The Ebola outbreak in West Africa has now spread to the United States, but an even bigger nightmare may lay ahead: What if Ebola become airborne?
Although the CDC maintains that the Ebola virus is only spread through “close contact” that involves bodily fluids, experts are warning that could change very soon – if it has not already.
The problem is that Ebola is spreading so rapidly that it could mutate into an airborne virus – and be spread via a sneeze or cough, just like the common cold.
In West Africa, the fatality rate is about 70 percent. As of now Ebola supposedly is spread only via bodily fluids.
“[The possibility of it becoming airborne is] the single greatest concern I’ve ever had in my 40-year public health career,” Michael Osterholm, director of the Center for Infectious Disease Research and Policy at the University of Minnesota, told CNN. “I can’t imagine anything in my career — and this includes HIV — that would be more devastating to the world than a respiratory transmissible Ebola virus.”
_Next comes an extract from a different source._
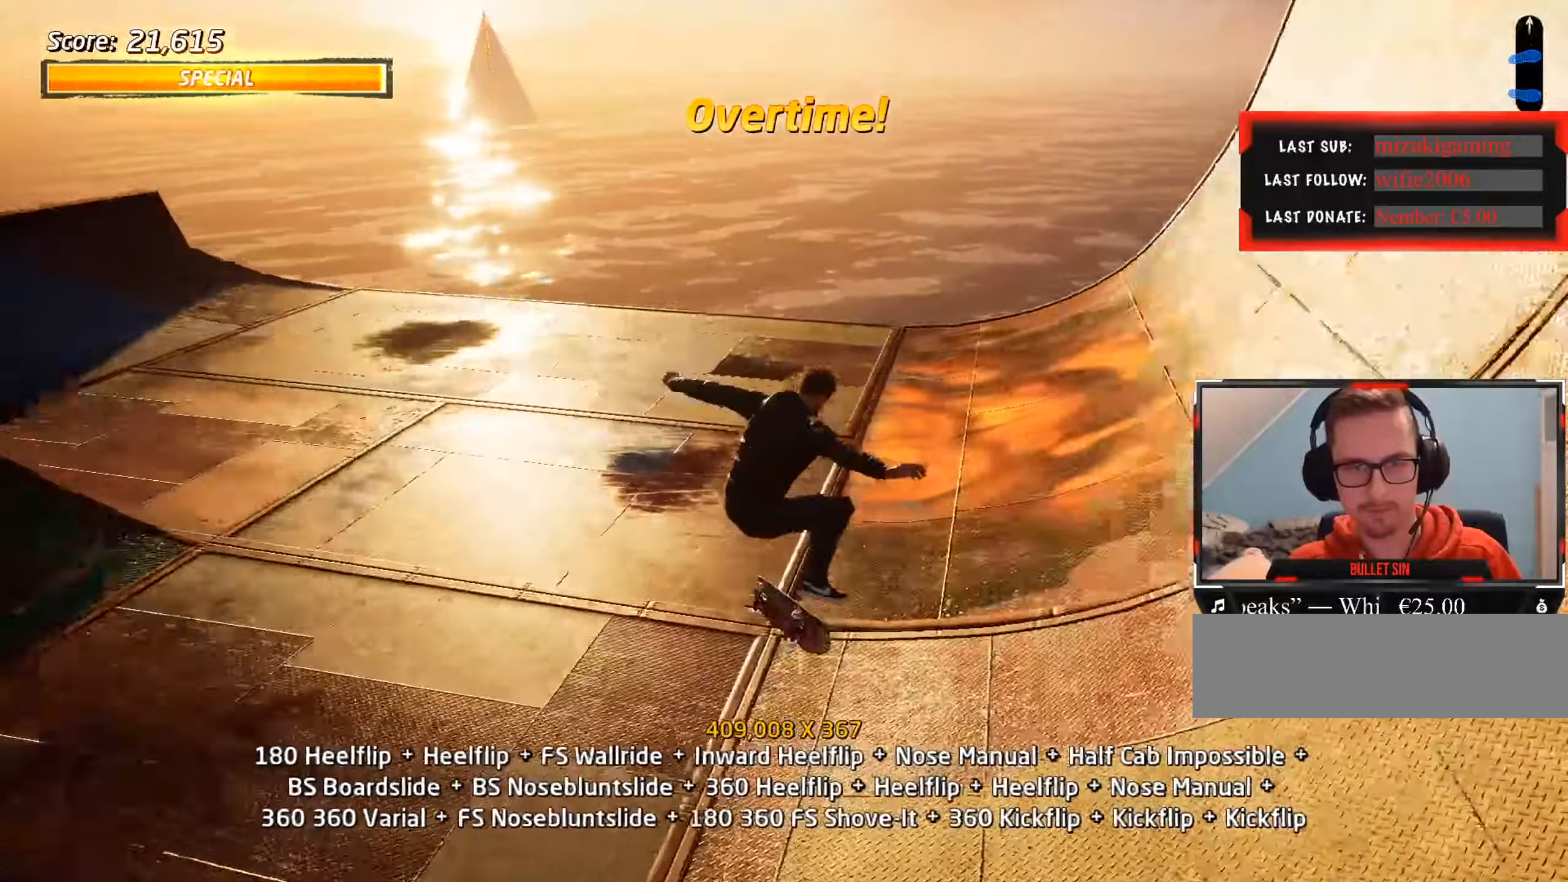
{"keys": ["a", "ctrl_l"], "events": [[33, "s", "down"], [133, "a", "down"], [133, "ctrl_l", "down"], [133, "s", "up"]]}
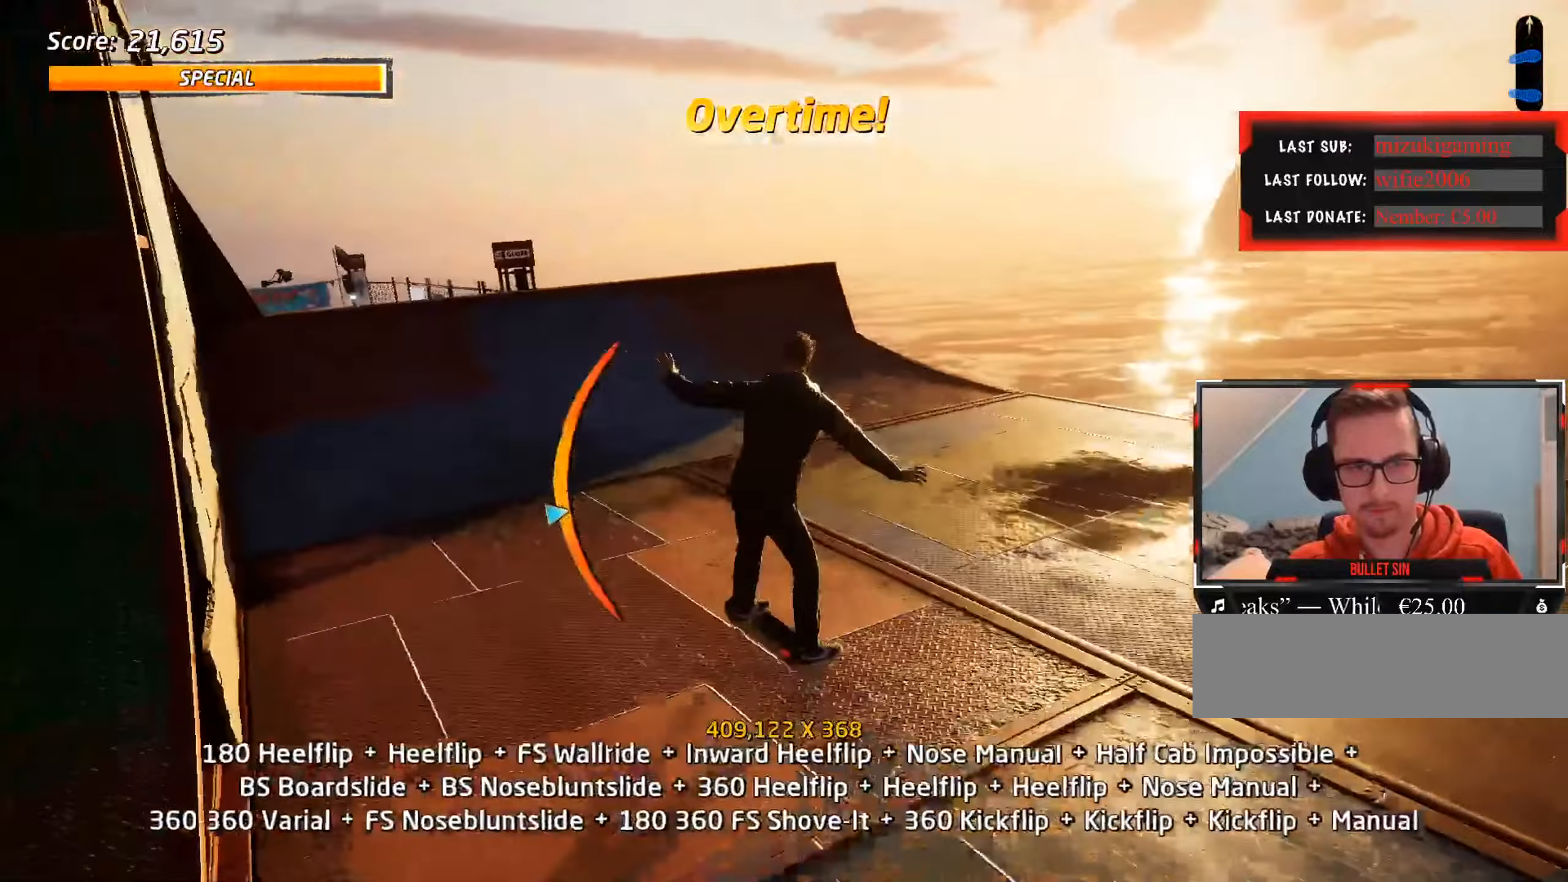
{"keys": ["ctrl_l"], "events": [[367, "a", "up"], [467, "w", "down"], [500, "w", "up"]]}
Around 36 million people have died of AIDS, which HIV causes.
Experts say a virus that spreads slowly has little chance of becoming airborne, but the more rapid Ebola spreads, the greater the chances of it making the airborne leap.
The CDC says that if nothing changes, Ebola could spread to 1.4 million people by late January. But that figure assumes it doesn’t become airborne. The CDC also says the number of cases is doubling every 20 days. If the CDC’s prediction of 1.4 million cases is correct, then there could be 1 million deaths from Ebola by late January, simply due to the fatality rate. But if it goes airborne? The total could be several million.
(Read Off The Grid’s previous story, “Ebola Invades America: What You’re Not Being Told,” here.)
Anthony Banbury, the secretary general’s special representative for the United Nations, said the international community has been a “bit late” to fight Ebola and that he is concerned what could happen if it does go airborne.
“The longer it moves around in human hosts in the virulent melting pot that is West Africa, the more chances increase that it could mutate,” he told the Telegraph. “It is a nightmare scenario [that it could become airborne], and unlikely, but it can’t be ruled out.”
A 2013 Canadian study showed that Ebola could spread through the air, but only between different species – such as from pigs to monkeys. That alone could account for why the virus has spread more rapidly than many experts predicted.
(Listen to Off The Grid Radio’s in-depth report on preparing for Ebola here.)
Osterholm wrote a New York Times op-ed in which he said the world should be concerned about an airborne Ebola.
“Viruses like Ebola are notoriously sloppy in replicating, meaning the virus entering one person may be genetically different from the virus entering the next,” Osterholm wrote. “The current Ebola virus’s hyper-evolution is unprecedented; there has been more human-to-human transmission in the past four months than most likely occurred in the last 500 to 1,000 years. Each new infection represents trillions of throws of the genetic dice.
“If certain mutations occurred, it would mean that just breathing would put one at risk of contracting Ebola. Infections could spread quickly to every part of the globe, as the H1N1 influenza virus did in 2009, after its birth in Mexico.”
He concluded, “Why are public officials afraid to discuss this? They don’t want to be accused of screaming ‘Fire!’ in a crowded theater — as I’m sure some will accuse me of doing. But the risk is real, and until we consider it, the world will not be prepared to do what is necessary to end the epidemic.”